Task brief:
Could you give the records below again exactly as they stand?

The input:

BEGIN

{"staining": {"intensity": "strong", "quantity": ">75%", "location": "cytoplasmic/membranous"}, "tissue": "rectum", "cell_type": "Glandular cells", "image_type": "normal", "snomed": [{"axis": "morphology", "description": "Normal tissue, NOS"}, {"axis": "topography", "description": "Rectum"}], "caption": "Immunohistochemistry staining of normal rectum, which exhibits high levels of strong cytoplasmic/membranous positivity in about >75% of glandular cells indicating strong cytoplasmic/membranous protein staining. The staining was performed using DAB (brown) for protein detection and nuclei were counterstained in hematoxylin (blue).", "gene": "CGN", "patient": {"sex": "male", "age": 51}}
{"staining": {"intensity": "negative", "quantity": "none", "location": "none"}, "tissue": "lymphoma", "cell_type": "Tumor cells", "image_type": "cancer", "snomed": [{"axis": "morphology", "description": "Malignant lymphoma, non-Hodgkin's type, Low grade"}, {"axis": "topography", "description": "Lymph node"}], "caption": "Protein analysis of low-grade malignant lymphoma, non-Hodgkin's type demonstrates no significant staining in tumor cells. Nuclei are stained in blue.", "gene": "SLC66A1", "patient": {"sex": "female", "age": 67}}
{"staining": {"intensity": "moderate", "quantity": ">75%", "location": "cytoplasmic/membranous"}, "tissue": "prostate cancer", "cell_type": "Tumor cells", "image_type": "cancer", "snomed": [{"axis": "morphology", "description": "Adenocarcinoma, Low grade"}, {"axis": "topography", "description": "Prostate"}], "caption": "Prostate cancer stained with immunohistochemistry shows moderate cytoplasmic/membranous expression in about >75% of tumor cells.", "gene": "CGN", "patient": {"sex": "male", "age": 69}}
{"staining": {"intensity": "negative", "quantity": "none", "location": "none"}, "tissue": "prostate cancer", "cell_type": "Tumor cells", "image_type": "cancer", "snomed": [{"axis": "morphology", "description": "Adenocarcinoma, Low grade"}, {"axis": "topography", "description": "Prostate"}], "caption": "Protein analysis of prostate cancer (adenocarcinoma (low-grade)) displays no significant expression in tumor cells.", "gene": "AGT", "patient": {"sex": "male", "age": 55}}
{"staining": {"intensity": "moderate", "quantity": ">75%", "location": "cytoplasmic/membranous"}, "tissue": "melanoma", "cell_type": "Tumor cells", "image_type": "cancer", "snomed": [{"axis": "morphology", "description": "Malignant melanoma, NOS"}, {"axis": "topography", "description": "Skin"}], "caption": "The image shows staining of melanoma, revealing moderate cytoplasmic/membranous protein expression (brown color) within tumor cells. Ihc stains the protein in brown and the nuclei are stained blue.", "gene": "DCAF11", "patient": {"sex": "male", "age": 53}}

END

Solution to this task:
{"staining": {"intensity": "strong", "quantity": ">75%", "location": "cytoplasmic/membranous"}, "tissue": "rectum", "cell_type": "Glandular cells", "image_type": "normal", "snomed": [{"axis": "morphology", "description": "Normal tissue, NOS"}, {"axis": "topography", "description": "Rectum"}], "caption": "Immunohistochemistry staining of normal rectum, which exhibits high levels of strong cytoplasmic/membranous positivity in about >75% of glandular cells indicating strong cytoplasmic/membranous protein staining. The staining was performed using DAB (brown) for protein detection and nuclei were counterstained in hematoxylin (blue).", "gene": "CGN", "patient": {"sex": "male", "age": 51}}
{"staining": {"intensity": "negative", "quantity": "none", "location": "none"}, "tissue": "lymphoma", "cell_type": "Tumor cells", "image_type": "cancer", "snomed": [{"axis": "morphology", "description": "Malignant lymphoma, non-Hodgkin's type, Low grade"}, {"axis": "topography", "description": "Lymph node"}], "caption": "Protein analysis of low-grade malignant lymphoma, non-Hodgkin's type demonstrates no significant staining in tumor cells. Nuclei are stained in blue.", "gene": "SLC66A1", "patient": {"sex": "female", "age": 67}}
{"staining": {"intensity": "moderate", "quantity": ">75%", "location": "cytoplasmic/membranous"}, "tissue": "prostate cancer", "cell_type": "Tumor cells", "image_type": "cancer", "snomed": [{"axis": "morphology", "description": "Adenocarcinoma, Low grade"}, {"axis": "topography", "description": "Prostate"}], "caption": "Prostate cancer stained with immunohistochemistry shows moderate cytoplasmic/membranous expression in about >75% of tumor cells.", "gene": "CGN", "patient": {"sex": "male", "age": 69}}
{"staining": {"intensity": "negative", "quantity": "none", "location": "none"}, "tissue": "prostate cancer", "cell_type": "Tumor cells", "image_type": "cancer", "snomed": [{"axis": "morphology", "description": "Adenocarcinoma, Low grade"}, {"axis": "topography", "description": "Prostate"}], "caption": "Protein analysis of prostate cancer (adenocarcinoma (low-grade)) displays no significant expression in tumor cells.", "gene": "AGT", "patient": {"sex": "male", "age": 55}}
{"staining": {"intensity": "moderate", "quantity": ">75%", "location": "cytoplasmic/membranous"}, "tissue": "melanoma", "cell_type": "Tumor cells", "image_type": "cancer", "snomed": [{"axis": "morphology", "description": "Malignant melanoma, NOS"}, {"axis": "topography", "description": "Skin"}], "caption": "The image shows staining of melanoma, revealing moderate cytoplasmic/membranous protein expression (brown color) within tumor cells. Ihc stains the protein in brown and the nuclei are stained blue.", "gene": "DCAF11", "patient": {"sex": "male", "age": 53}}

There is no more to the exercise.